My Jesus,
This Good Friday I sit before your image of suffering
And yet I do not weep.
Instead my stomach heaves and brings up only bile
On this solemn fast-day.
I remember… I remember my own suffering.
What was it worth? Why should I fast now as a nun
Since my whole life is wasted?
My God, my God, why have you forsaken me?
Was it all worthless?
I was young, a virgin,
Trained all my life to live only in my head.
My uncle had brought me up like a boy,
Entranced by my intellect, my sharp joy
In the truths of faith.
I should not be wasted, he said, like a fat pullet
Domesticated by pregnancy and laundry,
My mind blunted by hormones,
Like a goose for forcing, crammed in a hutch,
A cage, a pretty morsel for a man to swallow.
And then he came,
Peter the superstar, the famous teacher,
To strike more intellectual fire from my flint,
To make me as good a debater as the masters of the schools.
Well, he taught me more than my uncle meant.
I remember the abject letters that I wrote him
Protesting undying love, though I was now a nun
And the son I bore him had been taken away.
No more theology for me, just the same old
Tame old hemming of altar linen
As if I had been given to the sisters at four years old.
This narrow women’s world stifles me;
There is no time for books, I have to run the house
And settle the squabbles of these little minds.
And so I had to cling to Peter and our love
As the one thing that gave my life meaning,
Its letting-go a noble sacrifice.

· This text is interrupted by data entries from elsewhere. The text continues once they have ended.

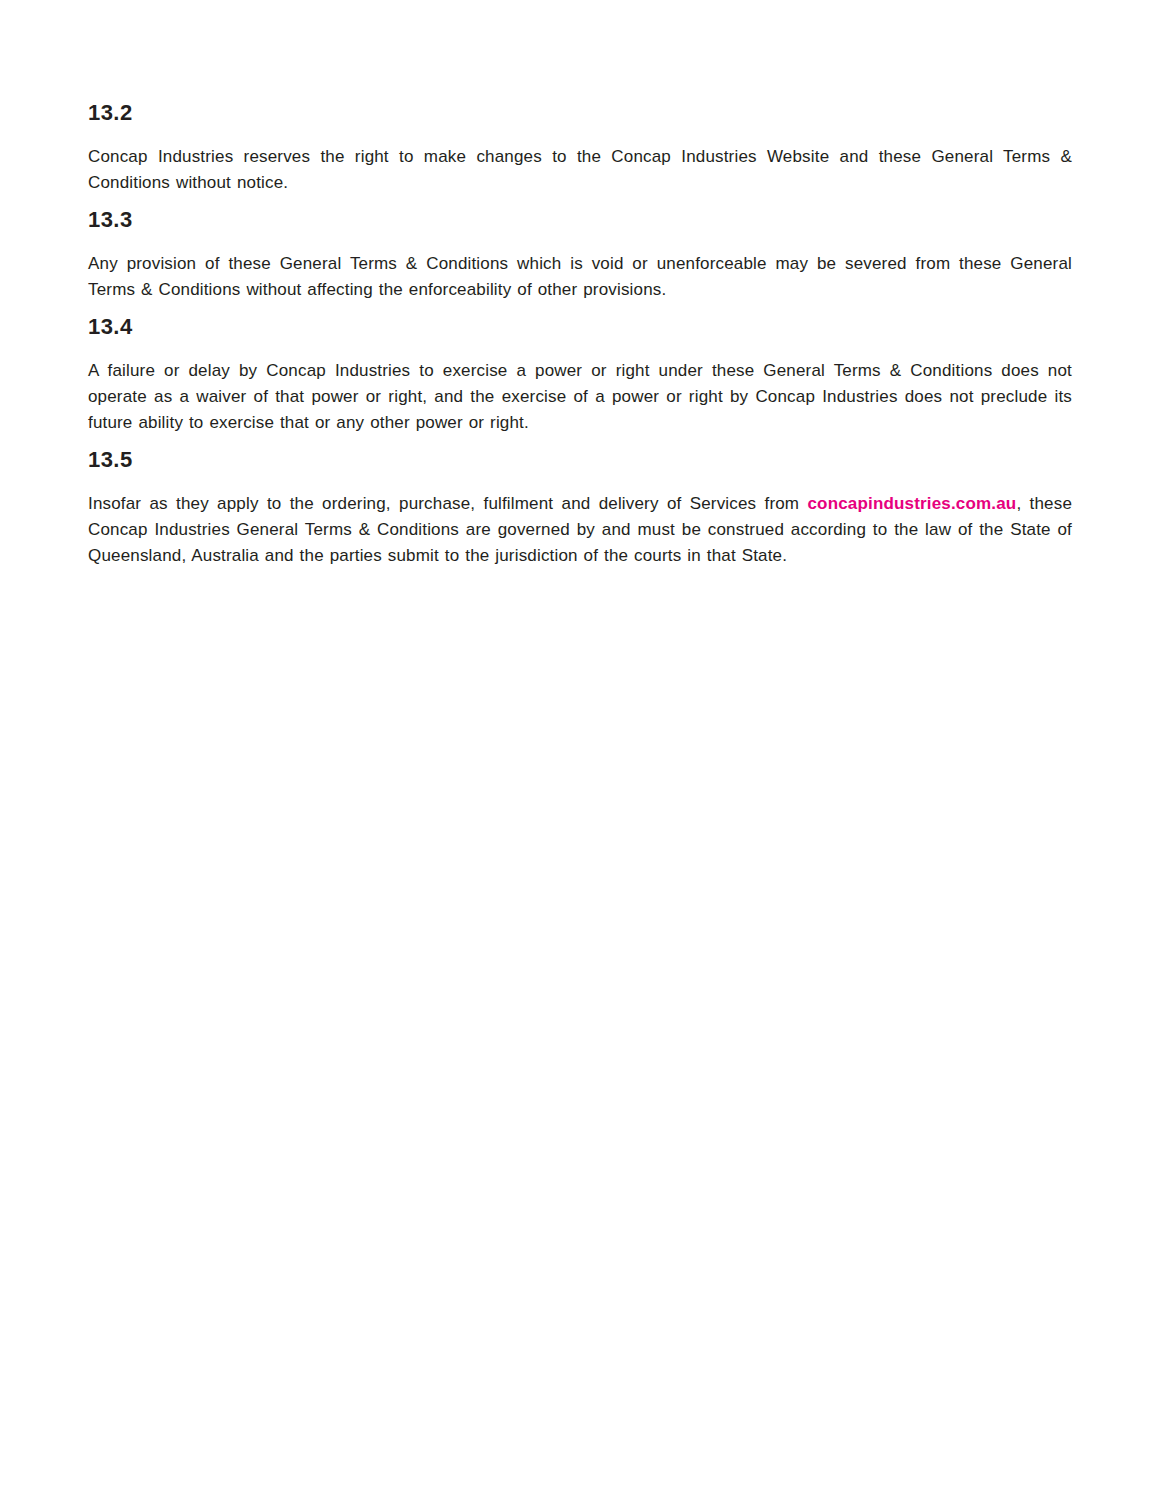13.2
Concap Industries reserves the right to make changes to the Concap Industries Website and these General Terms & Conditions without notice.
13.3
Any provision of these General Terms & Conditions which is void or unenforceable may be severed from these General Terms & Conditions without affecting the enforceability of other provisions.
13.4
A failure or delay by Concap Industries to exercise a power or right under these General Terms & Conditions does not operate as a waiver of that power or right, and the exercise of a power or right by Concap Industries does not preclude its future ability to exercise that or any other power or right.
13.5
Insofar as they apply to the ordering, purchase, fulfilment and delivery of Services from concapindustries.com.au, these Concap Industries General Terms & Conditions are governed by and must be construed according to the law of the State of Queensland, Australia and the parties submit to the jurisdiction of the courts in that State.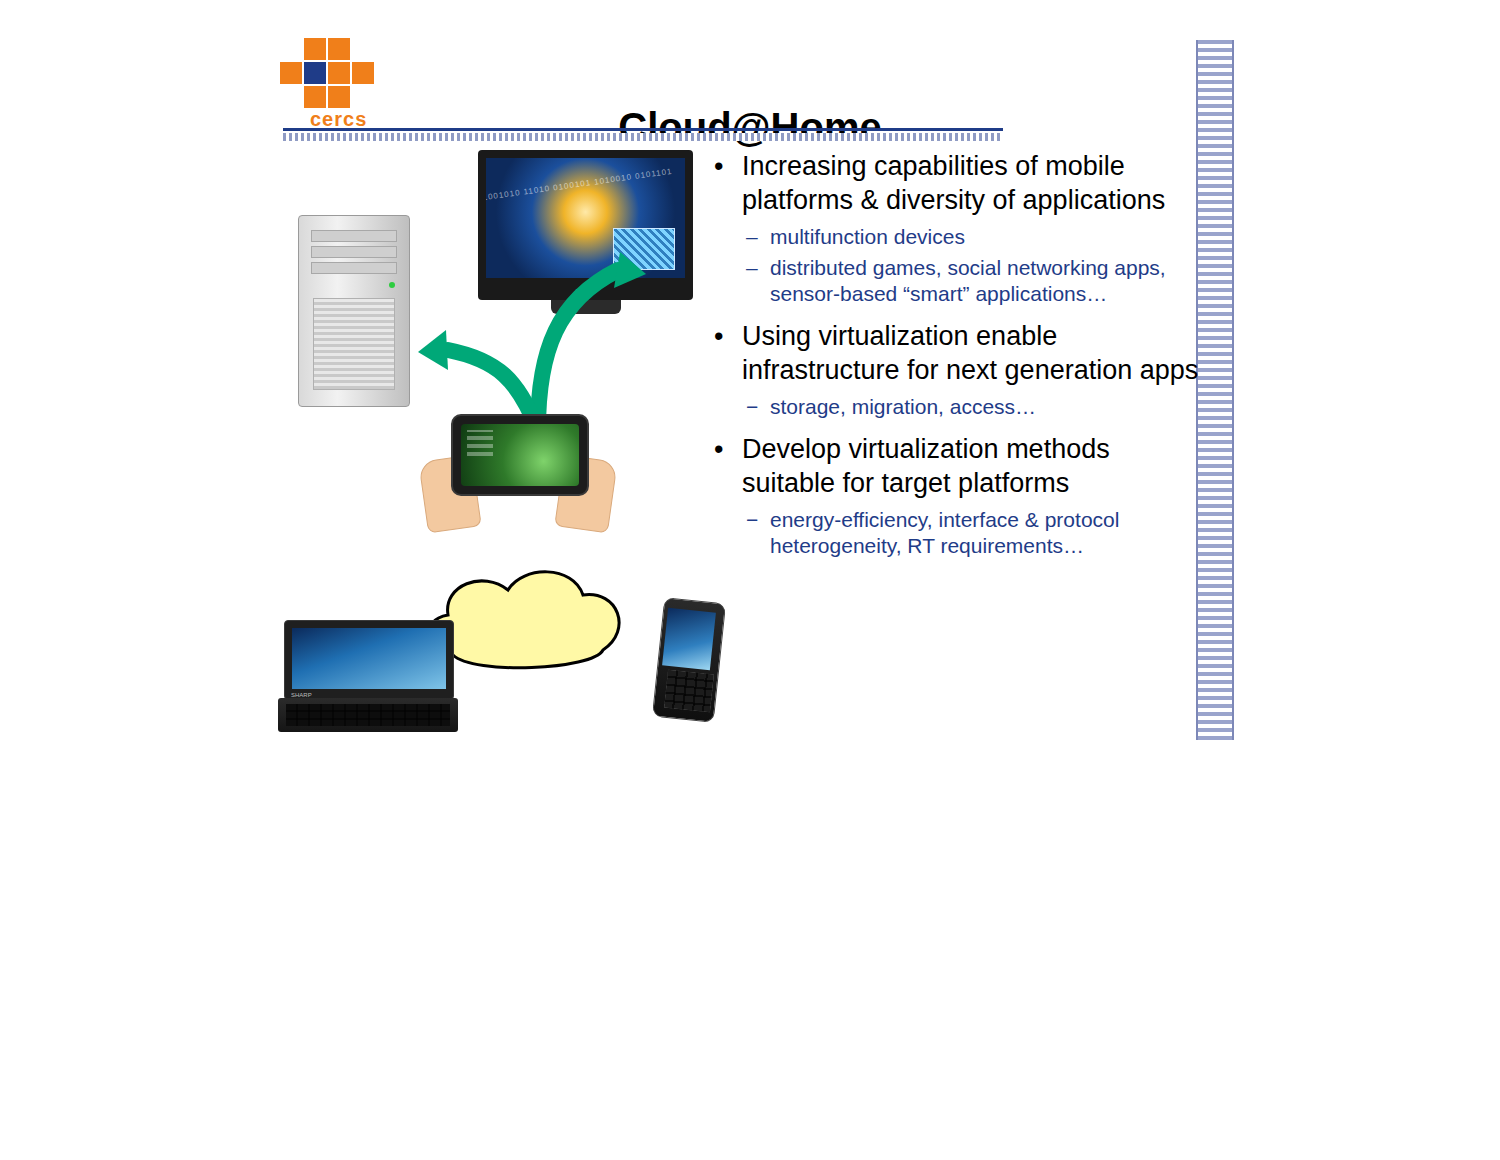cercs
Cloud@Home
NEC
SHARP
Increasing capabilities of mobile platforms & diversity of applications
multifunction devices
distributed games, social networking apps, sensor-based “smart” applications…
Using virtualization enable infrastructure for next generation apps
storage, migration, access…
Develop virtualization methods suitable for target platforms
energy-efficiency, interface & protocol heterogeneity, RT requirements…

Or so I thought.
My Jesus, now I’ve changed my mind.
You are the one who should have had my love
And what I loved in Peter was your bright glory
Confusing the message with the messenger.
He should have known. He was a man
And I malleable as a child,
Kept dependent as women are,
Taught to revere authority in the place of God.
What blasphemy.
Who ever taught me to revere your image in myself,
The snow-white flower of my love for God?
I can’t blame Peter too much.
He was trapped in the mask he had assumed,
The pure mind seeking for a pure mind,
Reality knocked him sideways.
But he was a priest and teacher, he should have walked away.
So where now, my Jesus?
My heart is numb, I can love neither him nor you now,
Or so I fear.
I belong to you with lifelong promises
And truly I will keep them, but what worth am I?
A used, discarded rag;
The mainstay of my life is burned to ashes.
I could have been a great lover of God,
Another Hildegard with visions, a Perpetua
Proudly embracing martyrdom.
But I will not be a Mary of Egypt
Fasting to starvation to atone for prostitution.
It was not my fault: this I will cling to,
And I know you say the same.
I have been betrayed, like you, my Jesus
And here I hang for however many years shall come.
Yet you are the Holy One, enthroned upon the praises of Israel;
O bring life from this barrenness at the last.